BEGIN Page extract

Stuff South Africa

The years-long DTT scandal seems to have a Gupta link, denying SA better broadband and TV

This is about government policy, so you’re going to have to bear with me.

Last week, the previous communications minister (Faith Muthambi) won her Constitutional Court case against the policies of her predecessor (Yunus Carrim) and of her own party.

This final legal step might lead to a conclusion to this epic, ten-year saga, you might foolishly believe. But this is the ANC government and we are well and truly into the state capture years.

Last Thursday’s court victory for Muthambi – who is now Minister of Public Service and Administration – may prove to be a moot point. Her successor, Ayanda Dlodlo, has already hinted she will do yet another u-turn in what is a bizarre series of flip-flops around the provision of set-top boxes for the new digital terrestrial television (DTT) signal.

Let’s recap. It is, after all, another inexplicable episode in the ongoing you-can’t-make-this-sh*t up soap opera of the Presidunce Jacob Zuma years, so the illogical twists and irrational turns are hard to follow.

Muthambi – after destroying the SABC through her backing of the high-school dropout Hlaudi Motsoeneng and other incompetent acts – broke with ANC policy over whether the decoders should be encrypted. The ANC and free-to-air broadcaster e.tv saw believed they should be; while MultiChoice and, bizarrely, the SABC under Mad-Hatter Motsoeneng argued they shouldn’t be. A series of court cases followed, which e.tv won until last week’s ConCourt reversal.

Trying to understand why Muthambi insisted on the opposite of her own party remained an enigma seemingly explained by her thorough incompetence. Until the #GuptaLeaks emails emerged last month and revealed her connection to their nefarious corrupt network.

END Page extract
BEGIN Recorded data

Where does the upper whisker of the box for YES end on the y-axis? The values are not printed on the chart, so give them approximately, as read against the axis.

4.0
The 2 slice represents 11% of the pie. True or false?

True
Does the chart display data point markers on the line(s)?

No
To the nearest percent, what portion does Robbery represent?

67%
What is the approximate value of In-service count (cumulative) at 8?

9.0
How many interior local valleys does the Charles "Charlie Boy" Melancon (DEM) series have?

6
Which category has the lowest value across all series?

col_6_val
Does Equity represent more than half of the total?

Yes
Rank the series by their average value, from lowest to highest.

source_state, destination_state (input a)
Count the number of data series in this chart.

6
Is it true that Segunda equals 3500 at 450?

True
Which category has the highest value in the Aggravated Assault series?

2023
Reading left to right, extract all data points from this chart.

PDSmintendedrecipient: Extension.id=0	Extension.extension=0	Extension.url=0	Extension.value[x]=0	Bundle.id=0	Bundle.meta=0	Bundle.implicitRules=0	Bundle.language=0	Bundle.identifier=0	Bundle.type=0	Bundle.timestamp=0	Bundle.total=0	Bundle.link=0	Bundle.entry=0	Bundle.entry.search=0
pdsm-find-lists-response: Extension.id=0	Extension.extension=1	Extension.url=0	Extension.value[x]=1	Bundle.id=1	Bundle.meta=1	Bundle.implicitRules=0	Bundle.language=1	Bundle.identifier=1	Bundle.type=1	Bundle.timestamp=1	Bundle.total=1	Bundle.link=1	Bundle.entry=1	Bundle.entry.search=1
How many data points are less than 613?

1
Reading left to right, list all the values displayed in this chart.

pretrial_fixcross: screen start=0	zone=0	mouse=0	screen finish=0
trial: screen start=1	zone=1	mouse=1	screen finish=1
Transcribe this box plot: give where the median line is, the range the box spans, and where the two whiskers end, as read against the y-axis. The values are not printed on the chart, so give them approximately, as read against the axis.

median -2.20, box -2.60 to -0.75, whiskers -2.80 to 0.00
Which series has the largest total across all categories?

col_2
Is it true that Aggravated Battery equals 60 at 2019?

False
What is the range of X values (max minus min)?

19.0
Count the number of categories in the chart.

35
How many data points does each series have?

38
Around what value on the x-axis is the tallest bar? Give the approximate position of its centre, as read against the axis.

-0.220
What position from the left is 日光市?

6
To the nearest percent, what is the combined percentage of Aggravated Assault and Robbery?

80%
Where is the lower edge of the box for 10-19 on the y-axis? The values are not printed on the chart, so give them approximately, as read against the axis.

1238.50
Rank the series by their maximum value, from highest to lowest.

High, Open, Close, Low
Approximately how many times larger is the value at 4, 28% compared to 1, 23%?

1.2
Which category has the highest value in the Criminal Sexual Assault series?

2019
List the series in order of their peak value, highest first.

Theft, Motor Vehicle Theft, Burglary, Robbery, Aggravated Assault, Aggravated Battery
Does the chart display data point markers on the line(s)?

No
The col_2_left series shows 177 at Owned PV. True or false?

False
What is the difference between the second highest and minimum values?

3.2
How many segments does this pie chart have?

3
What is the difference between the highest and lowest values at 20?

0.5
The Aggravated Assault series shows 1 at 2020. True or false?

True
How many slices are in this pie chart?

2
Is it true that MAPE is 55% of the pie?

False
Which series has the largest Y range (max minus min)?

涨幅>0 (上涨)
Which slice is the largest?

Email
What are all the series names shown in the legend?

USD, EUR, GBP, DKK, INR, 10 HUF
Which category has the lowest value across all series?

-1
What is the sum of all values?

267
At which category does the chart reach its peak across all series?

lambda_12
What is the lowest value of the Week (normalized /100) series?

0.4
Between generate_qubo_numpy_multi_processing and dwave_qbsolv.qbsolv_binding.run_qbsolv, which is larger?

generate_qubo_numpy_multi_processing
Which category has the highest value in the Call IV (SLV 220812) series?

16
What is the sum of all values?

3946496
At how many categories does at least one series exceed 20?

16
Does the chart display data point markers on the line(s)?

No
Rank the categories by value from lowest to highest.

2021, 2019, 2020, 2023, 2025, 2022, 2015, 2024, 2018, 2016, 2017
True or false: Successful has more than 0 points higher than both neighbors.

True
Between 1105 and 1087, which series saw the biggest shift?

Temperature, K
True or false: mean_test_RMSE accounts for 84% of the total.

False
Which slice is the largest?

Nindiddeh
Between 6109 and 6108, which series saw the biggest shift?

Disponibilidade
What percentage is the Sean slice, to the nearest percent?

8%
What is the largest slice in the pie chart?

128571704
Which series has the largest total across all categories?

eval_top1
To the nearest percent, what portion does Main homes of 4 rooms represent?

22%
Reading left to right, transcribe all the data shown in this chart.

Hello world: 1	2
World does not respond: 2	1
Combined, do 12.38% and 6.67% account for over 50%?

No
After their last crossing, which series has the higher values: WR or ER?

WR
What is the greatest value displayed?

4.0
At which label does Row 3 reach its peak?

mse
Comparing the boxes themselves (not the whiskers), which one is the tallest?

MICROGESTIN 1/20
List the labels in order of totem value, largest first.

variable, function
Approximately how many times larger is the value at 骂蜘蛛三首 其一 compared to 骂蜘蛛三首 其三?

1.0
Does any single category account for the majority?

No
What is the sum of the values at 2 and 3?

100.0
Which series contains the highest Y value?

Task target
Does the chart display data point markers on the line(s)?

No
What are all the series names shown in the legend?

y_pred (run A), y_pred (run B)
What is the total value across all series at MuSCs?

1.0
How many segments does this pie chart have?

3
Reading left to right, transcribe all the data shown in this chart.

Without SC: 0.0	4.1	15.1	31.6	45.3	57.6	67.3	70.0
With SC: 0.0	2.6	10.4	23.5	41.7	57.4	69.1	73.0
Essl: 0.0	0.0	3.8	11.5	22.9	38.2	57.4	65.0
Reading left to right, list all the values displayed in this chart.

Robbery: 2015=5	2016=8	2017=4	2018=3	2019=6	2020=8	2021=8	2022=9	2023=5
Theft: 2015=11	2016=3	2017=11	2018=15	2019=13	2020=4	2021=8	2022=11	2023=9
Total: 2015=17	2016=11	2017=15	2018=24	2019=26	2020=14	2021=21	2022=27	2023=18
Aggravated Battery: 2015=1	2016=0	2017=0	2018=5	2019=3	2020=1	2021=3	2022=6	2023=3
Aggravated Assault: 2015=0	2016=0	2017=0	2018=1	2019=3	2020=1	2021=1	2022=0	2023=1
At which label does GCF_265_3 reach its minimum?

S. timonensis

END Recorded data

- _Brief 1_:
Answer these questions using the DTT scandal article:
(a) Who won a Constitutional Court case last week against the policies of her predecessor and her own party?
(b) What ministry does Muthambi now hold?
(c) Which two parties argued that the decoders should not be encrypted?
- _Brief 2_: Carry on the article about the DTT set-top box saga from its final sentence, keeping the same voice.

- _Written reply 1_:
(a) Faith Muthambi
(b) Minister of Public Service and Administration
(c) MultiChoice and the SABC

- _Written reply 2_:
Muthambi emailed Tony Gupta directly about government policy changes impacting her department of Mis-Communications before Zuma had officially approved them, the mails revealed. She also emailed Ashu Chawla, CEO of Gupta-owned Sahara Computers, on July 29 2014 (which he forwarded to Tony Gupta) a memo from Telecommunications and Postal Service Minister Siyabonga Cwele. Cwele, whom she was locked in an internecine battle for control of the telecoms sector, expressed concerns about changes to the DTT migration policy.

Industry commentators have been wondering for years whether this encryption battle was being waged to suit some hidden vested interest – as the lucrative contract to provide some 5m set-top boxes for the households deemed too poor to buy these pricey decoders was worth a pretty penny.

Nothing has yet been proved about this by these #GuptaLeaks emails – except the extent to which the Gupta family has been running the country and how they have corrupted our institutions to their own gain. But don’t be surprised if Muthambi has been going to bat for a Gupta-related firm that would make, or import, such decoders. It’s not inconceivable that years of better wireless broadband and South African defaulting on a June 2015 agreement to switch from analogue to digital TV broadcasts has a corrupt Gupta link.

Furthermore, that Muthambi was emailing Chawla is a very telling revelation, given how Sahara Computers was at the heart of the failed Gauteng Online initiative to get computers into the province’s schools. Instead, this is abortive multi-hundreds of million project, it has been suggested, was the Gupta’s first foray in tender-rigging and state capture.

Why on earth was the Communications Minister Faith Muthambi emailing Sahara Computers-owner Tony Gupta, whilst going against her own party’s policy and taking her fight all the way to the Constitutional Court, if not for state capture reasons?